_文書の抜粋_:
第1376回 凱旋試合となるか6か国対抗(6) 宿敵イングランドに惜敗、優勝を逃す
昨年3月11日の東日本大震災で被災された皆様に心からお見舞い申し上げます。また、復興活動に従事されている皆様に敬意を表し、東北地方だけではなくすべての日本の皆様に激励の意を表します。
■優勝のために負けられないイングランド戦
アイルランドと引き分けて第4戦は宿敵イングランドと対戦するフランス、この時点での成績は首位は3戦全勝のウェールズ、2位が2勝1分のフランス、3位に2勝1敗のイングランド、4位は1勝1分1敗のアイルランド、そして3戦全敗はスコットランドとイタリアであり、得失点差でスコットランドが5位、イタリアが6位となっている。
フランスはイングランド戦に勝利すれば最終戦のウェールズ戦で勝利すれば優勝することができる。グランドスラムの夢こそなくなったが、優勝のためにイングランド戦は勝利したいところである。

(抽出されたデータのエントリ)
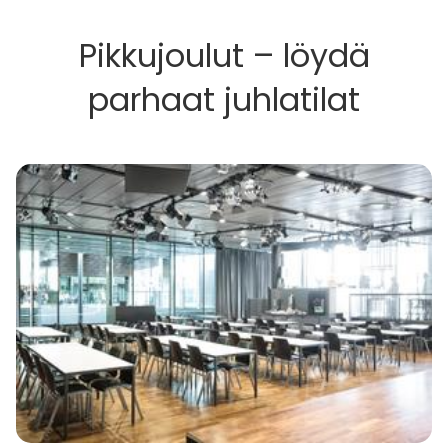
Pikkujoulut – löydä
parhaat juhlatilat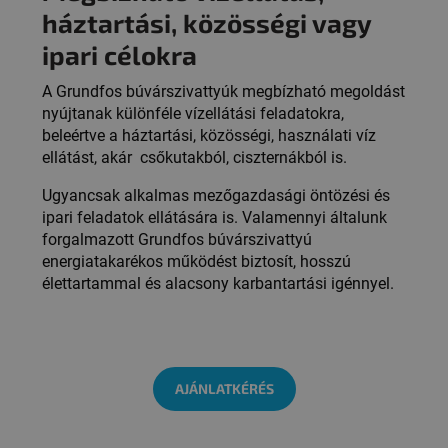
háztartási, közösségi vagy
ipari célokra
A Grundfos búvárszivattyúk megbízható megoldást
nyújtanak különféle vízellátási feladatokra,
beleértve a háztartási, közösségi, használati víz
ellátást, akár csőkutakból, ciszternákból is.
Ugyancsak alkalmas mezőgazdasági öntözési és
ipari feladatok ellátására is. Valamennyi általunk
forgalmazott Grundfos búvárszivattyú
energiatakarékos működést biztosít, hosszú
élettartammal és alacsony karbantartási igénnyel.
AJÁNLATKÉRÉS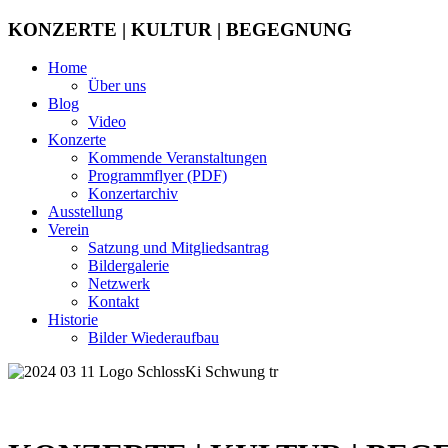
KONZERTE | KULTUR | BEGEGNUNG
Home
Über uns
Blog
Video
Konzerte
Kommende Veranstaltungen
Programmflyer (PDF)
Konzertarchiv
Ausstellung
Verein
Satzung und Mitgliedsantrag
Bildergalerie
Netzwerk
Kontakt
Historie
Bilder Wiederaufbau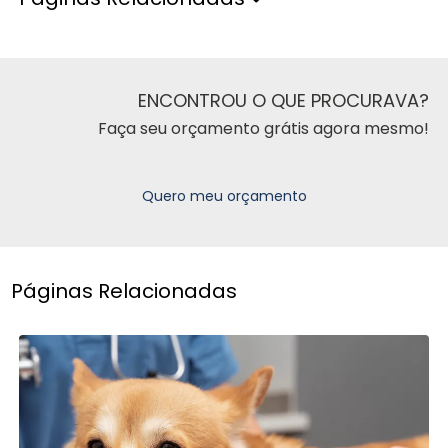
ENCONTROU O QUE PROCURAVA?
Faça seu orçamento grátis agora mesmo!
Quero meu orçamento
Páginas Relacionadas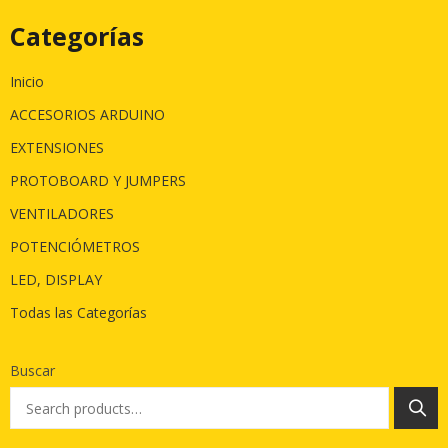
Categorías
Inicio
ACCESORIOS ARDUINO
EXTENSIONES
PROTOBOARD Y JUMPERS
VENTILADORES
POTENCIÓMETROS
LED, DISPLAY
Todas las Categorías
Buscar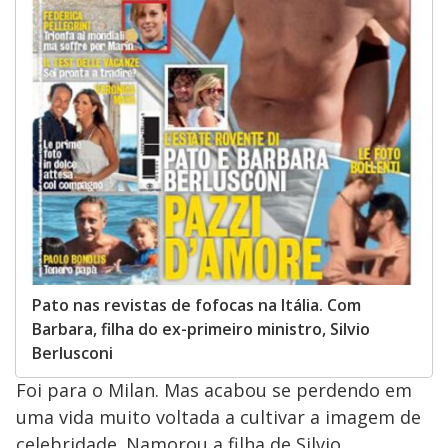
Pato nas revistas de fofocas na Itália. Com
Barbara, filha do ex-primeiro ministro, Silvio
Berlusconi
Foi para o Milan. Mas acabou se perdendo em
uma vida muito voltada a cultivar a imagem de
celebridade. Namorou a filha de Silvio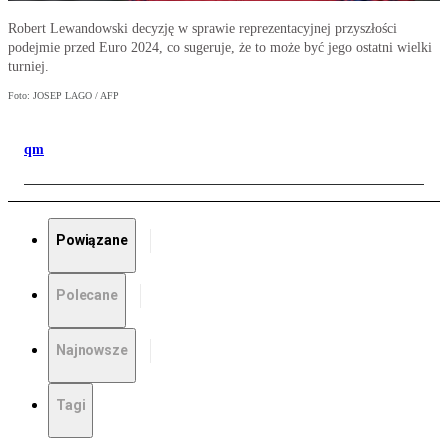
Robert Lewandowski decyzję w sprawie reprezentacyjnej przyszłości
podejmie przed Euro 2024, co sugeruje, że to może być jego ostatni wielki
turniej.
Foto: JOSEP LAGO / AFP
qm
Powiązane
Polecane
Najnowsze
Tagi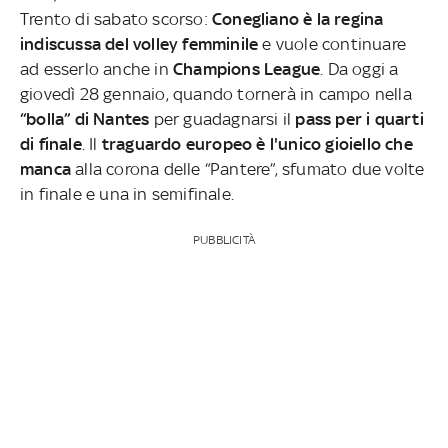
Trento di sabato scorso:
Conegliano è la regina
indiscussa del volley femminile
e vuole continuare
ad esserlo anche in
Champions League
. Da oggi a
giovedì 28 gennaio, quando tornerà in campo nella
“bolla” di Nantes
per guadagnarsi il
pass per i quarti
di finale
.
Il
traguardo europeo è l'unico gioiello che
manca
alla corona delle “Pantere”, sfumato due volte
in finale e una in semifinale.
PUBBLICITÀ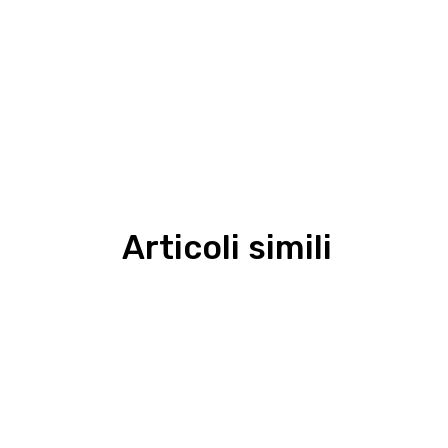
Articoli simili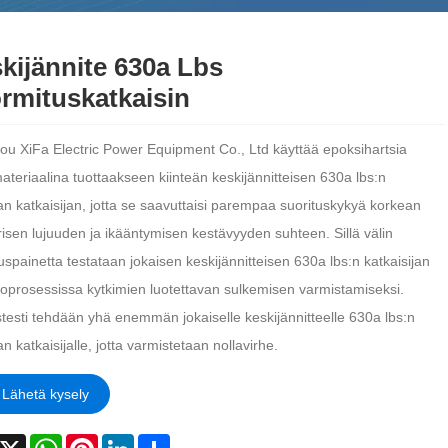
kijännite 630a Lbs
rmituskatkaisin
u XiFa Electric Power Equipment Co., Ltd käyttää epoksihartsia
ateriaalina tuottaakseen kiinteän keskijännitteisen 630a lbs:n
n katkaisijan, jotta se saavuttaisi parempaa suorituskykyä korkean
risen lujuuden ja ikääntymisen kestävyyden suhteen. Sillä välin
spainetta testataan jokaisen keskijännitteisen 630a lbs:n katkaisijan
toprosessissa kytkimien luotettavan sulkemisen varmistamiseksi.
testi tehdään yhä enemmän jokaiselle keskijännitteelle 630a lbs:n
 katkaisijalle, jotta varmistetaan nollavirhe.
Lähetä kysely
acebook
X
WhatsApp
Pinterest
LinkedIn
Share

_作業指示_:
**A)** 6か国対抗の記事のうち、「第1376回 凱旋試合となるか6か国対抗(6) 宿敵イングランドに惜敗、優勝を逃す」から「戦は勝利したいところである。」までの部分をそのまま繰り返してください。
**B)** 6か国対抗の記事を、最後の文の次から書き進めてください。
これらのエントリは、別の出典から取られたものです。

_回答_:
**A)**
第1376回 凱旋試合となるか6か国対抗(6) 宿敵イングランドに惜敗、優勝を逃す
昨年3月11日の東日本大震災で被災された皆様に心からお見舞い申し上げます。また、復興活動に従事されている皆様に敬意を表し、東北地方だけではなくすべての日本の皆様に激励の意を表します。
■優勝のために負けられないイングランド戦
アイルランドと引き分けて第4戦は宿敵イングランドと対戦するフランス、この時点での成績は首位は3戦全勝のウェールズ、2位が2勝1分のフランス、3位に2勝1敗のイングランド、4位は1勝1分1敗のアイルランド、そして3戦全敗はスコットランドとイタリアであり、得失点差でスコットランドが5位、イタリアが6位となっている。
フランスはイングランド戦に勝利すれば最終戦のウェールズ戦で勝利すれば優勝することができる。グランドスラムの夢こそなくなったが、優勝のためにイングランド戦は勝利したいところである。

**B)**
■ハーフ団の2人を入れ替えたフランス、世代交代途上のイングランド
ただ、フランスにとって気がかりなのはアイルランド戦が3月4日に延期となったために、フランスは終盤戦は3週連続して戦わなくてはならなくなったことである。選手の回復度合いなども考慮したメンバー起用も必要な状況であるが、アイルランド戦と比較するとメンバー変更は2人だけ、しかしその2人はスキッパーというべきハーフ団であった。スクラムハーフのモルガン・パラに代えてジュリアン・デュプイ、フランソワ・トラン・デュックに代えてリオネル・ボークシスを起用する。
一方のイングランドであるが、昨年のワールドカップでのフランス戦の敗退のショックが続くのか、今季の6か国対抗では元気がない。昨年10月8日に対戦した際の先発メンバーと比較するとフランスは15人中8人がこの試合も先発している。特にFWの第3列は同じ顔ぶれである。しかし、イングランドは、先発メンバーでワールドカップ準々決勝で先発したのは5人だけであり、大きなメンバーの変更が行われ、新しいメンバーがまだ十分に機能していないことを物語っている。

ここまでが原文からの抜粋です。